William Shakespeare’s Scottish play – a tale of bloody murder and its consequences – runs at the Arcola Theatre, Dalston in truncated form, with an added dash of Norse mythology. Macbeth of Fire and Ice is based on Shakespeare’s original text; but with only six actors and the production running to ninety minutes, it’s a shortened telling of what’s already the Bard’s shortest play which adds the names of Norse gods and further extracts the story of the three witches.

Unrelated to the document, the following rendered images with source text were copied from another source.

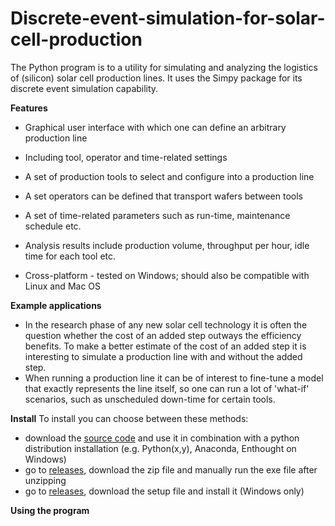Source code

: Discrete-event-simulation-for-solar-cell-production
===================================================

The Python program is to a utility for simulating and analyzing the logistics of (silicon) solar cell production lines. It uses the Simpy package for its discrete event simulation capability.

<b>Features</b>
- Graphical user interface with which one can define an arbitrary production line
- Including tool, operator and time-related settings
- A set of production tools to select and configure into a production line
- A set operators can be defined that transport wafers between tools
- A set of time-related parameters such as run-time, maintenance schedule etc.
- Analysis results include production volume, throughput per hour, idle time for each tool etc.

- Cross-platform - tested on Windows; should also be compatible with Linux and Mac OS

<b>Example applications</b>
- In the research phase of any new solar cell technology it is often the question whether the cost of an added step outways the efficiency benefits. To make a better estimate of the cost of an added step it is interesting to simulate a production line with and without the added step.
- When running a production line it can be of interest to fine-tune a model that exactly represents the line itself, so one can run a lot of 'what-if' scenarios, such as unscheduled down-time for certain tools.

<b>Install</b>
To install you can choose between these methods:
- download the <a href="https://github.com/slierp/Discrete-event-simulation-for-solar-cell-production/archive/master.zip">source code</a> and use it in combination with a python distribution installation (e.g. Python(x,y), Anaconda, Enthought on Windows)
- go to <a href="https://github.com/slierp/Discrete-event-simulation-for-solar-cell-production/releases">releases</a>, download the zip file and manually run the exe file after unzipping
- go to <a href="https://github.com/slierp/Discrete-event-simulation-for-solar-cell-production/releases">releases</a>, download the setup file and install it (Windows only)

<b>Using the program</b>
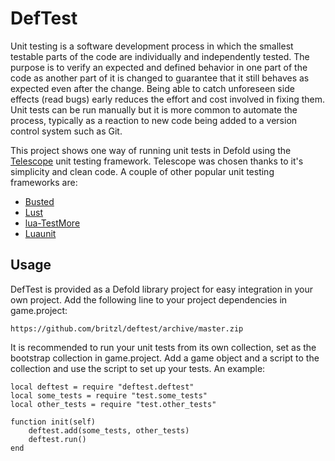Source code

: # DefTest
Unit testing is a software development process in which the smallest testable parts of the code are individually and independently tested. The purpose is to verify an expected and defined behavior in one part of the code as another part of it is changed to guarantee that it still behaves as expected even after the change. Being able to catch unforeseen side effects (read bugs) early reduces the effort and cost involved in fixing them. Unit tests can be run manually but it is more common to automate the process, typically as a reaction to new code being added to a version control system such as Git.

This project shows one way of running unit tests in Defold using the [Telescope](https://github.com/norman/telescope) unit testing framework. Telescope was chosen thanks to it's simplicity and clean code. A couple of other popular unit testing frameworks are:

* [Busted](http://olivinelabs.com/busted/)
* [Lust](https://github.com/bjornbytes/lust)
* [lua-TestMore](https://github.com/fperrad/lua-TestMore)
* [Luaunit](https://github.com/bluebird75/luaunit)

## Usage
DefTest is provided as a Defold library project for easy integration in your own project. Add the following line to your project dependencies in game.project:

	https://github.com/britzl/deftest/archive/master.zip

It is recommended to run your unit tests from its own collection, set as the bootstrap collection in game.project. Add a game object and a script to the collection and use the script to set up your tests. An example:

	local deftest = require "deftest.deftest"
	local some_tests = require "test.some_tests"
	local other_tests = require "test.other_tests"

	function init(self)
		deftest.add(some_tests, other_tests)
		deftest.run()
	end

Macbeth of Fire and Ice is aesthetically impressive. A spider’s web, whilst perhaps an obvious design choice, is effectively spun out across one side of the stage. Green and red lighting are imaginatively used, and there’s spectacular use of fire and (the squeamish be warned) lots of blood. Music creates and sustains a chilling atmosphere playing throughout the action both from a pre-recorded soundtrack and Harry Napier’s inspired use of instruments from cello to unconventional percussion.
Whilst Macbeth of Fire and Ice makes a visual impact, it loses something in the storytelling department, and this is its central weakness. A large part of the reason is that it presents the edited highlights of the story and has the actors doubling or tripling up roles, so it’s not always apparent which character they’re meant to be. Thus the scene where Macduff (Alex Britton) is told that his family have been slaughtered, normally a punch in the throat, fails to resonate because the audience hasn’t, up to that point, invested much in the character. Whilst some of the performances are good, the presentation makes it difficult to become too emotionally involved in the action, leaving Molly Gromadzki’s climactic speech as Lady Macbeth, full of dramatic pauses and animal shrieks, seeming a tad over-egged. In contrast, Mark Ebulue’s Macbeth is appropriately steady and underplayed.
The storytelling is hampered further by an assumption that the audience already knows the story. Whilst this is arguably fair enough, the show opens with a staged fight between characters. At this point the audience has no idea who they are, and it doesn’t so much grab the attention as confuse. It’s perhaps the case that more attention has been invested in the aesthetics from the pyrotechnics and music than it has in telling the story. Thus it appeals to the senses but less so to the emotions. It is an original take on Macbeth, but the end result is more ice than fire, though its gutsiness is an attractive trait.
Macbeth of Fire and Ice plays in Studio 1 of the Arcola Theatre until 16th November.